At first their was a glimpse of hope. The single ‘Magic’ which is the second track on the album marked a change in sound for Coldplay from their previous record. Chris Martin’s vocals are forefront, and in fact, it’s more ‘Chris Martin feat. some machines’ rather than a Coldplay track. That said, the sparse guitars and drum machine strip back their sound to be something much more minimal and intimate than the hard-hitting anthemic chorus of ‘Paradise’. From here, the album slides through a downward spiral of misery with few redeeming factors.

‘True Love’ is one of the standout achingly sad songs, and not only is it achingly sad, but achingly drab. Beginning with an intro ripped off from Taylor Swift’s ‘Love Song’ the whole track revolves around the one line “Tell me you love me / if you don’t then lie to me”. It’s a line with a poetic quality and drenched in sadness, but to make a track which is relatable and interesting, it needs to offer more than a sad lyric and a soft drum machine.

The muffled ticking and chiming of the Jon Hopkins-produced ‘Midnight’ is a refreshing halfway moment on the record. Delicately distorting the voice of Chris Martin to develop an electronically-tinged sound works well to distinguish it from the sparseness of a Bon Iver track while enhancing it in a way which sets it apart from the monotone nature of many of the other album tracks. Four-minute bore fest ‘Another’s Arms’ fails to build on this fragile moment though, with clumsy rhymes and the monotone “Another’s arms, another’s arms” intersecting every other line, as if Martin had reached the point of boredom with the track after one verse and just padded out the lyrics he already had by repeating the title.

From the sombre sound of distant wedding bells which conclude ‘Oceans’, the listener is launched into ‘A Sky Full of Stars’, which feels a bit like the record company just came along and told them that the whole album was a bit drab and needed another ‘Princess of China’ on it. A Calvin Harris collaboration would have been too obvious so they go for the still-ridiculously-obvious collaboration of sticking Avicii on it with the hope that it cheers up the whole affair and actually sells the record. Coldplay’s greatest talent is creating anthemic sounding tracks, and this one is Ghost Stories’ only saving grace. It’s formulaic and not particularly groundbreaking, but it’s danceable, feel-good and altogether a damn-site more exciting than the rest of the album. While Chris Martin forgets about his heartbreak and just declares his love instead, the production is thumping and it’s all very exciting. 

Things come crashing down again when the following track opens with a lacklustre piano, and it feels like the life and soul of the record is once again washed away as Coldplay completely miss the boat in creating anything which resembles the musicality which they have exhibited as a band on previous records. It may be the fastest selling album of 2014 so far, but don’t take that as an indicator of quality. The bulk of the album generally merges together into an indistinctive mess of unimaginative melancholy and self-pity. Chris Martin himself has admitted that this album was a cathartic response to heartbreak and anxiety in his personal life, but I can’t help but feel that it’s something he should have kept to himself.

4/10

Ghost Stories is out now through Parlophone.

Task requirements:
**a.** Answer these questions from the review:
(i) Which single is the second track on the album?
(ii) Who produced 'Midnight'?
(iii) What score does the review give the album?
**b.** In the rows below, convert the stretch from the line containing "Navigatie toont nu relevante bouwzones" through the end of the rows into a numbered list. Omit blank lines and the pictures.

Listed entries:

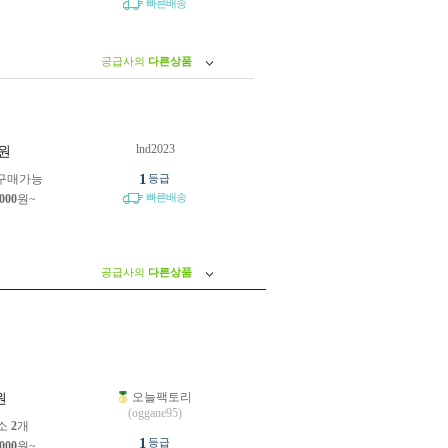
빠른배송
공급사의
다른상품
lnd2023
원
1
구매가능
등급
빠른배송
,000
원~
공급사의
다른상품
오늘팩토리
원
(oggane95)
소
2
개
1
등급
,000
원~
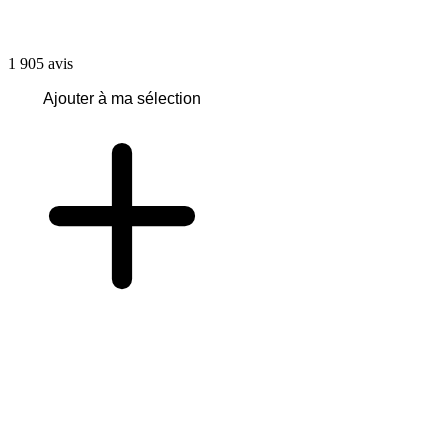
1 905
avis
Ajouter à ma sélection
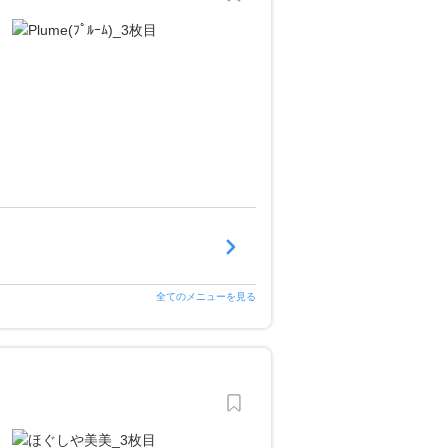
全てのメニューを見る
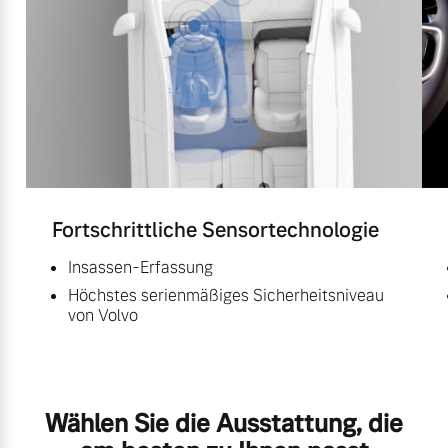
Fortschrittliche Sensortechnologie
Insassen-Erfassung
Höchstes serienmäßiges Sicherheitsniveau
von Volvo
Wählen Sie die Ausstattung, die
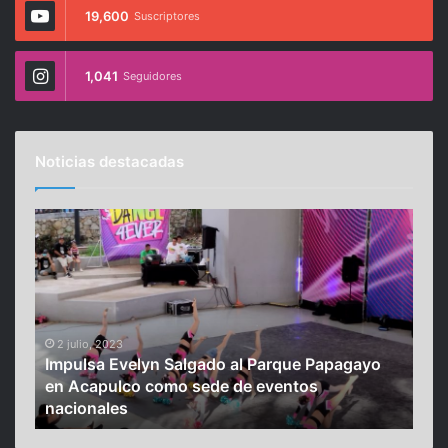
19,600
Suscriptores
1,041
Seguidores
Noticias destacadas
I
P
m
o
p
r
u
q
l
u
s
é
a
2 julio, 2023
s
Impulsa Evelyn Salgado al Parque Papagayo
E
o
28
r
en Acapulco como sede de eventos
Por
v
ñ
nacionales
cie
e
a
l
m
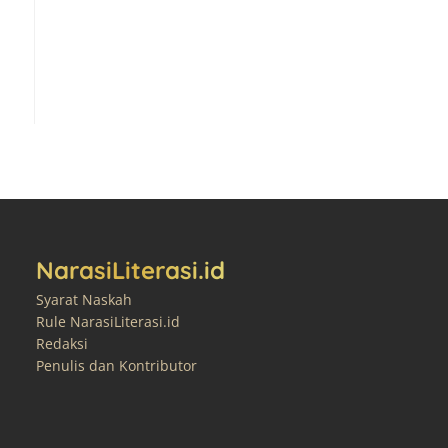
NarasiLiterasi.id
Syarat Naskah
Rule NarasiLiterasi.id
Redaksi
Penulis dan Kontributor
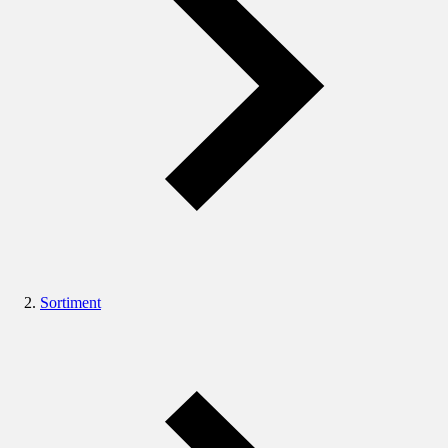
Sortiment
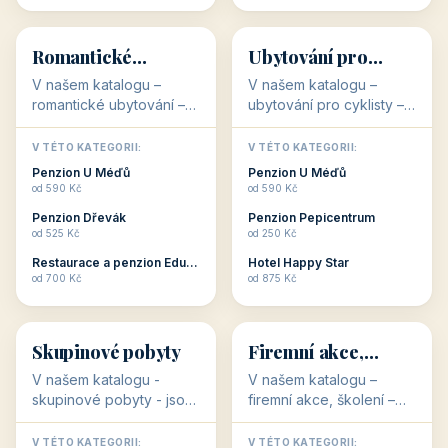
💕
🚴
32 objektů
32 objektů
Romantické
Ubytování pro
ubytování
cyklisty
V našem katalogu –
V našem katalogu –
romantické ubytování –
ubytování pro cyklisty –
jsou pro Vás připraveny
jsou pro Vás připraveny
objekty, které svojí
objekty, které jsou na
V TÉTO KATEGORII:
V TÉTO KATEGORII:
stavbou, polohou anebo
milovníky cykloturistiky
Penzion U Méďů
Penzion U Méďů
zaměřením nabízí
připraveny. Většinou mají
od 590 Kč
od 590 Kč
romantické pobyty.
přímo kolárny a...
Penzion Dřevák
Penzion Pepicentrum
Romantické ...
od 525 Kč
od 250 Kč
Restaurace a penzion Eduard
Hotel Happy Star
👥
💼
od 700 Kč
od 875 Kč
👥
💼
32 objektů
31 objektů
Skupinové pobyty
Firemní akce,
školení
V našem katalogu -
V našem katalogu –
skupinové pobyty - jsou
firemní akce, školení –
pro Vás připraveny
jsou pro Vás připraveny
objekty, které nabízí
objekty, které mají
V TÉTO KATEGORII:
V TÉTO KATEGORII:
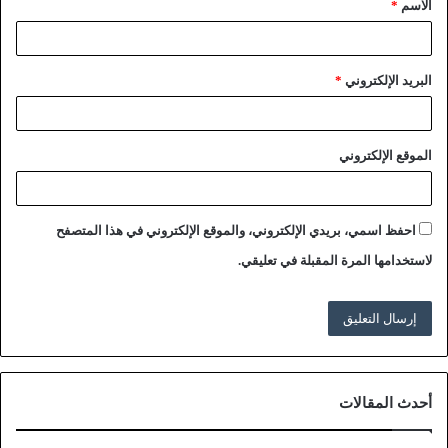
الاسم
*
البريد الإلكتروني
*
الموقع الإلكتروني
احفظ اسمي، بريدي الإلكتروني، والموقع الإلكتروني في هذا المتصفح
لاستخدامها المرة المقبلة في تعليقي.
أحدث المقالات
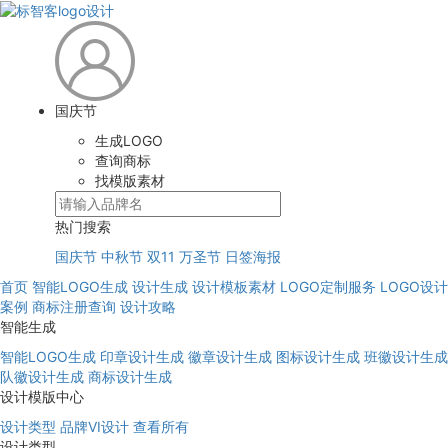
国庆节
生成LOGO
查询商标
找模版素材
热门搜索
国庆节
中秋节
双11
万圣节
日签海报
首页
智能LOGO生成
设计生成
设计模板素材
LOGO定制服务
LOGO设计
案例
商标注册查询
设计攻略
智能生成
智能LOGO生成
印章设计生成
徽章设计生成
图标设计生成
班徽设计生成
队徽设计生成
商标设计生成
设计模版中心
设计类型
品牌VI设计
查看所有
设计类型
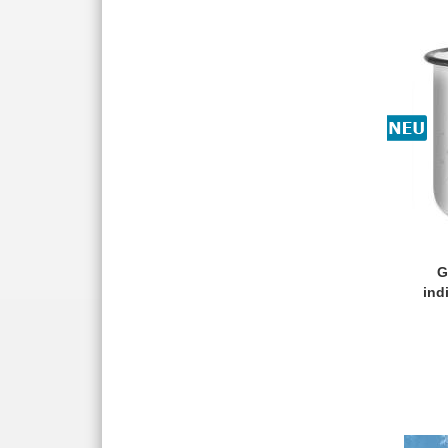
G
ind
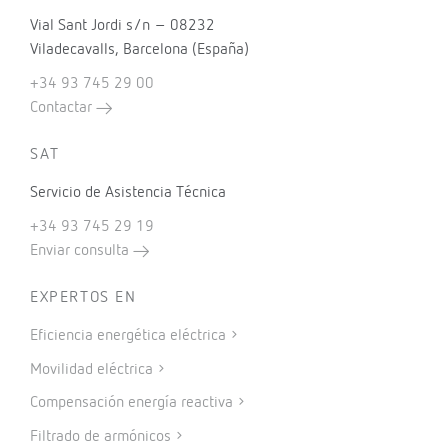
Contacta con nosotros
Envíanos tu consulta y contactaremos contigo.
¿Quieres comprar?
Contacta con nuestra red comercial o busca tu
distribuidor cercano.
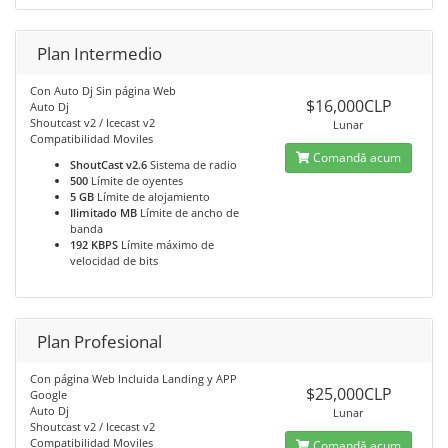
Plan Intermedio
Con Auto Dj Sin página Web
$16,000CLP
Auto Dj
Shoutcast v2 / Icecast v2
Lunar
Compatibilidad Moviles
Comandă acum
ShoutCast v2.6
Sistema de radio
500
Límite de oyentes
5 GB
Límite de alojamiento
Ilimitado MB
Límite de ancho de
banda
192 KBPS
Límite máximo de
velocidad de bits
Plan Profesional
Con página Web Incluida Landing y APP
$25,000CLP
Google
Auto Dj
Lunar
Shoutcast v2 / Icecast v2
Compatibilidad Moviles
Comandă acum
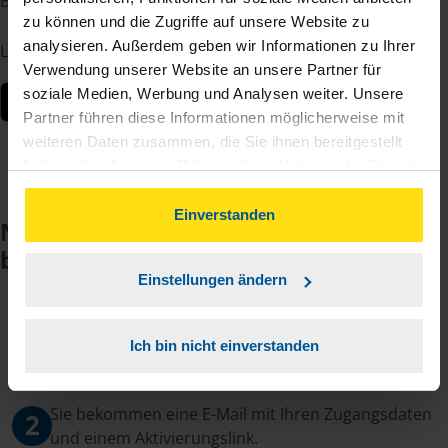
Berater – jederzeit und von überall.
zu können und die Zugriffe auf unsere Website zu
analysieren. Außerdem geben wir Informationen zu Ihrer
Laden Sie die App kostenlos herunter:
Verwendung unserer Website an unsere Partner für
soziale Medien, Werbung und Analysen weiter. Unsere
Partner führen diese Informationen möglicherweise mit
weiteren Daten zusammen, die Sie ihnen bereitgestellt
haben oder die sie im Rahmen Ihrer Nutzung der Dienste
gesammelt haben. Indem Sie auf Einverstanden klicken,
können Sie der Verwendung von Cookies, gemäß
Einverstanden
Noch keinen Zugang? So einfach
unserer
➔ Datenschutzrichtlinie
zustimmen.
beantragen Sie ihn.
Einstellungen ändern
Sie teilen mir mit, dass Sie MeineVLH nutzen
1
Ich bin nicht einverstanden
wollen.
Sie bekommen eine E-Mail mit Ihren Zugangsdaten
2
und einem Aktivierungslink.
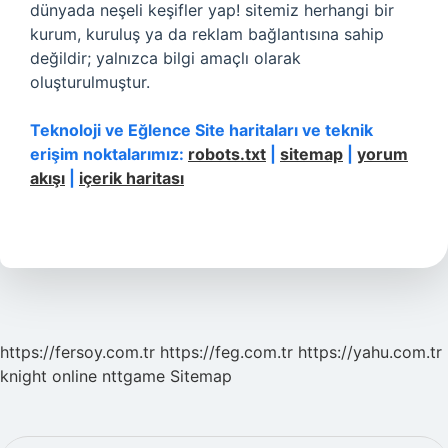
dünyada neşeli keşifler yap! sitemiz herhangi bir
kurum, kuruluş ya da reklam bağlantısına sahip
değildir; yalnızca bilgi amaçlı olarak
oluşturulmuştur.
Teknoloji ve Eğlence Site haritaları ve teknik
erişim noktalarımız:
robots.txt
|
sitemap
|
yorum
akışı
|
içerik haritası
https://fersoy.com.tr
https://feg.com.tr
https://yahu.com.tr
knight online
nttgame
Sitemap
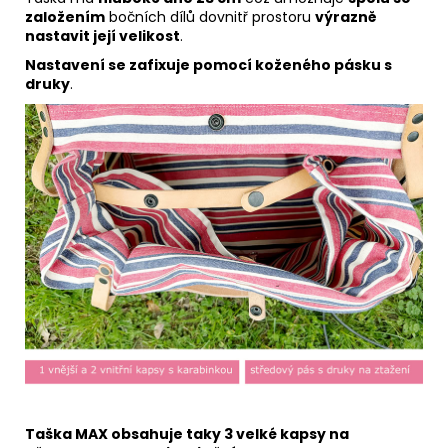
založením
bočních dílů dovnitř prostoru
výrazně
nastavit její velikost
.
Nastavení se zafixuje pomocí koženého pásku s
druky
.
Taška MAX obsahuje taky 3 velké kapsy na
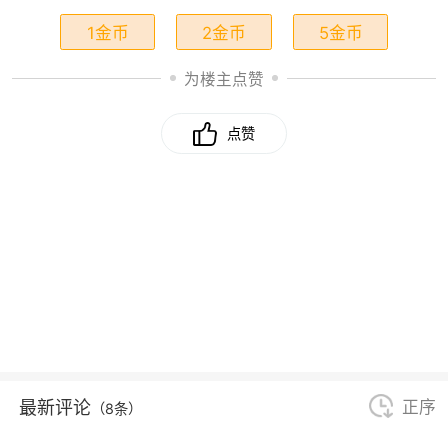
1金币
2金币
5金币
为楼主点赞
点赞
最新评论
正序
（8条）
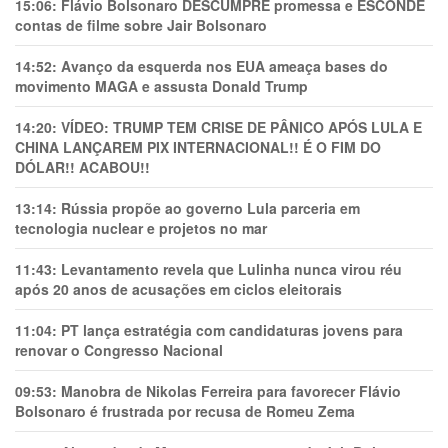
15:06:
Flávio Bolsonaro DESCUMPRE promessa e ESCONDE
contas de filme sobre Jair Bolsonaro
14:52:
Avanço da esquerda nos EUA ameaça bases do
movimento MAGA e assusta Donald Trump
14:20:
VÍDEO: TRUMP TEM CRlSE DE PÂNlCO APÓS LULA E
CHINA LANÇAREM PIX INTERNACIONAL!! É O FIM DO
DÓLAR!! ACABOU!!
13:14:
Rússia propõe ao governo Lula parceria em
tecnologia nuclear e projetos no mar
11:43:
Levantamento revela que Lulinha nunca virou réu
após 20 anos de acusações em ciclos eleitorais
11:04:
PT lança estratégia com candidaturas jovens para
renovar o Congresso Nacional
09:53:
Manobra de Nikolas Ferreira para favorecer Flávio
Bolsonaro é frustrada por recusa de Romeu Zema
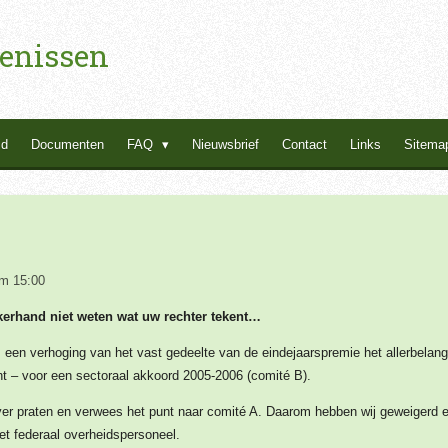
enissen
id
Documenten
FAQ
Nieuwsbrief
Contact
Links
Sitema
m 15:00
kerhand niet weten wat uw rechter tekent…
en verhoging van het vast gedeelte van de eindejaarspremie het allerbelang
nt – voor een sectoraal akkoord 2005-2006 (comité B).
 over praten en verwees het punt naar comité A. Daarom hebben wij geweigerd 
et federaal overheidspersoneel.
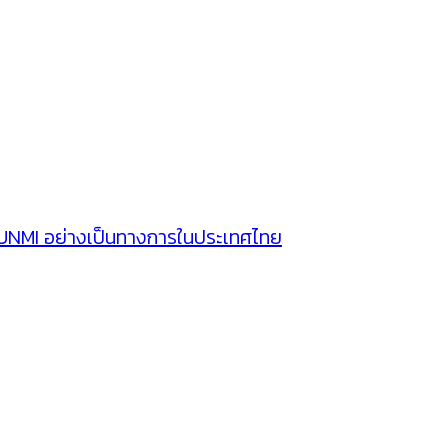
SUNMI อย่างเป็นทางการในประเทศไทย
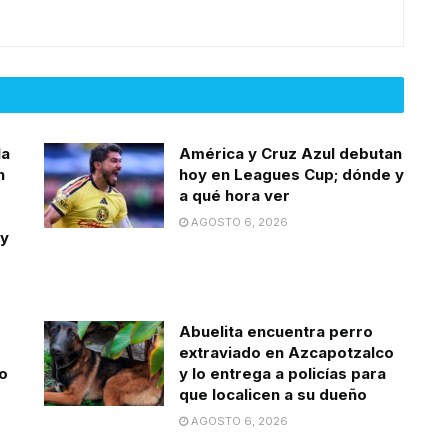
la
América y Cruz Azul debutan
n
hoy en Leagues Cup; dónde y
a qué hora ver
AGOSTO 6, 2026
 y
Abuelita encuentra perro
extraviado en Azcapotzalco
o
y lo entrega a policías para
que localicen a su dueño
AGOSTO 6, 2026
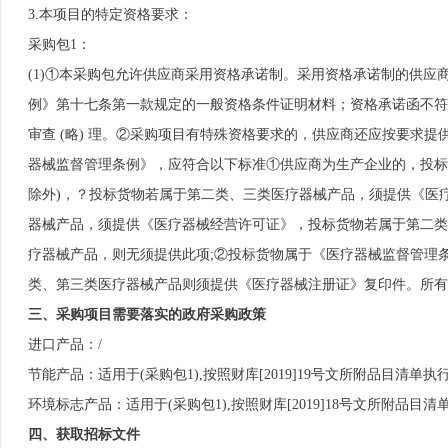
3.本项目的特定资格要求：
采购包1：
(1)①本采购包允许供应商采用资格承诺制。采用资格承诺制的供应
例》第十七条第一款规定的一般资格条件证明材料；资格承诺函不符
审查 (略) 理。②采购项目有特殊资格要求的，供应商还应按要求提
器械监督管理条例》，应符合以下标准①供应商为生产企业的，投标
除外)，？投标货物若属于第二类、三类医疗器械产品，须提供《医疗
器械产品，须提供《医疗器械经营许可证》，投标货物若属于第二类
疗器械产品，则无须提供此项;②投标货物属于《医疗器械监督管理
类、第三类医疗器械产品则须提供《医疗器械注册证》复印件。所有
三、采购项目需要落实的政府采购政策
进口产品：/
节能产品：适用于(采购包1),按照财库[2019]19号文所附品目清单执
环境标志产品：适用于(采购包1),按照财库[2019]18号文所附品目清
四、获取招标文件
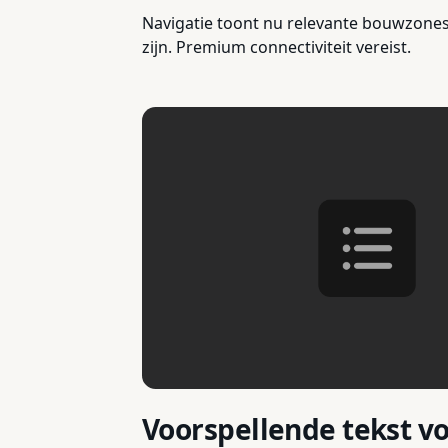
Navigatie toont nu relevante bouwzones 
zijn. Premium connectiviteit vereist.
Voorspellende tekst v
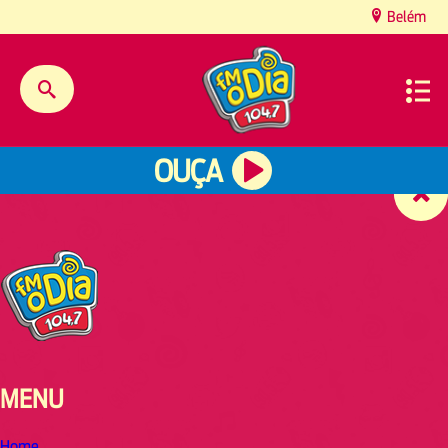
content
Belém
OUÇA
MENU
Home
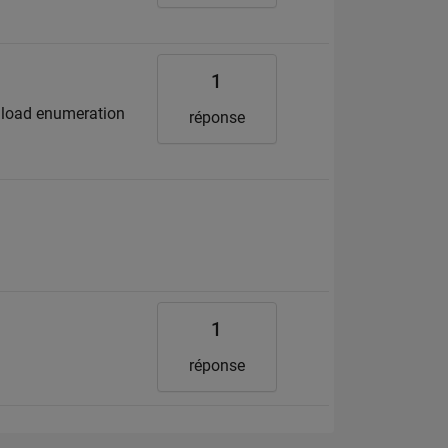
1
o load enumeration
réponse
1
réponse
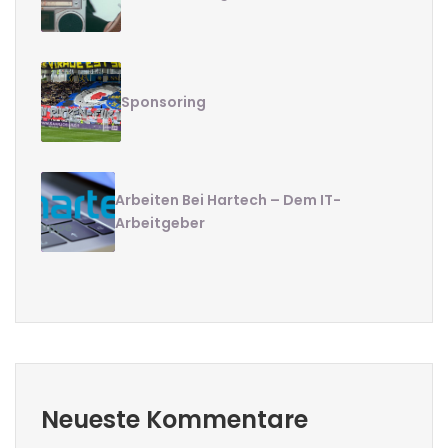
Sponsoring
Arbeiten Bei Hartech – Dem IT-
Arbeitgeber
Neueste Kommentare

Answers to each task:
**a.**
(i) 'Magic'
(ii) Jon Hopkins
(iii) 4/10

**b.**
1. Navigatie toont nu relevante bouwzones 
2. zijn. Premium connectiviteit vereist.
3. Voorspellende tekst v
4. content
5. Belém
6. OUÇA
7. MENU
8. Home
9. 1
10. o load enumeration
11. réponse
12. 1
13. réponse
14. Sponsoring
15. Arbeiten Bei Hartech – Dem IT-
16. Arbeitgeber
17. Neueste Kommentare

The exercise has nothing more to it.